Skipping all images, output the listing word for word.

──────────────────────────────

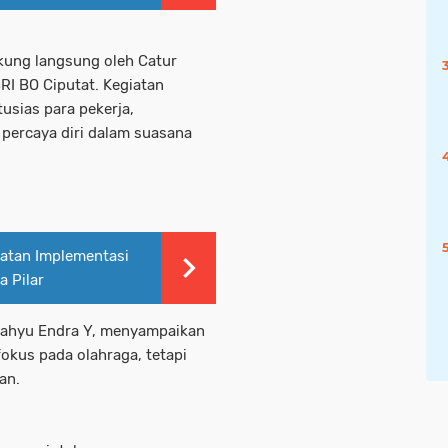
kung langsung oleh Catur
I BO Ciputat. Kegiatan
usias para pekerja,
a percaya diri dalam suasana
iatan Implementasi
 Pilar
Wahyu Endra Y, menyampaikan
fokus pada olahraga, tetapi
an.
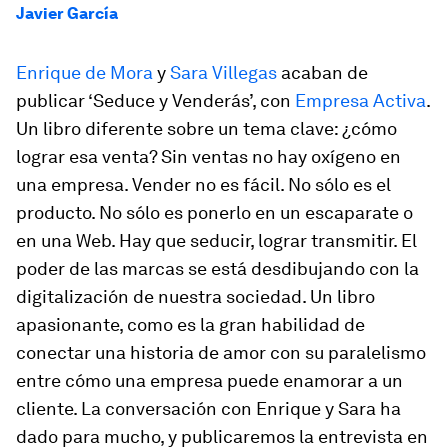
Javier García
Enrique de Mora
y
Sara Villegas
acaban de
publicar ‘Seduce y Venderás’, con
Empresa Activa
.
Un libro diferente sobre un tema clave: ¿cómo
lograr esa venta? Sin ventas no hay oxígeno en
una empresa. Vender no es fácil. No sólo es el
producto. No sólo es ponerlo en un escaparate o
en una Web. Hay que seducir, lograr transmitir. El
poder de las marcas se está desdibujando con la
digitalización de nuestra sociedad. Un libro
apasionante, como es la gran habilidad de
conectar una historia de amor con su paralelismo
entre cómo una empresa puede enamorar a un
cliente. La conversación con Enrique y Sara ha
dado para mucho, y publicaremos la entrevista en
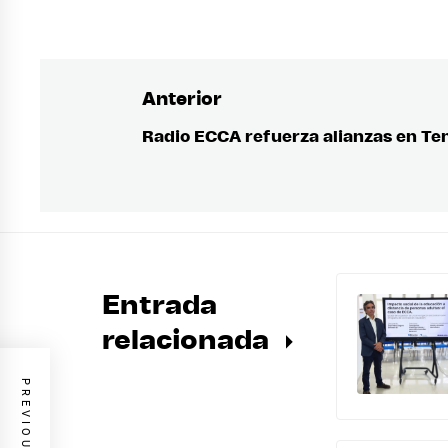
Anterior
Navegación
de
Radio ECCA refuerza alianzas en Te
Entrada
anterior:
entradas
Entrada
relacionada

──────────────────────────────

• Task response
kung langsung oleh Catur
I BO Ciputat. Kegiatan
usias para pekerja,
a percaya diri dalam suasana
iatan Implementasi
 Pilar
Wahyu Endra Y, menyampaikan
fokus pada olahraga, tetapi
an.
Javier García
Enrique de Mora
y
Sara Villegas
acaban de
publicar ‘Seduce y Venderás’, con
Empresa Activa
.
Un libro diferente sobre un tema clave: ¿cómo
lograr esa venta? Sin ventas no hay oxígeno en
una empresa. Vender no es fácil. No sólo es el
producto. No sólo es ponerlo en un escaparate o
en una Web. Hay que seducir, lograr transmitir. El
poder de las marcas se está desdibujando con la
digitalización de nuestra sociedad. Un libro
apasionante, como es la gran habilidad de
conectar una historia de amor con su paralelismo
entre cómo una empresa puede enamorar a un
cliente. La conversación con Enrique y Sara ha
dado para mucho, y publicaremos la entrevista en
Anterior
Navegación
de
Radio ECCA refuerza alianzas en Te
Entrada
anterior:
entradas
Entrada
relacionada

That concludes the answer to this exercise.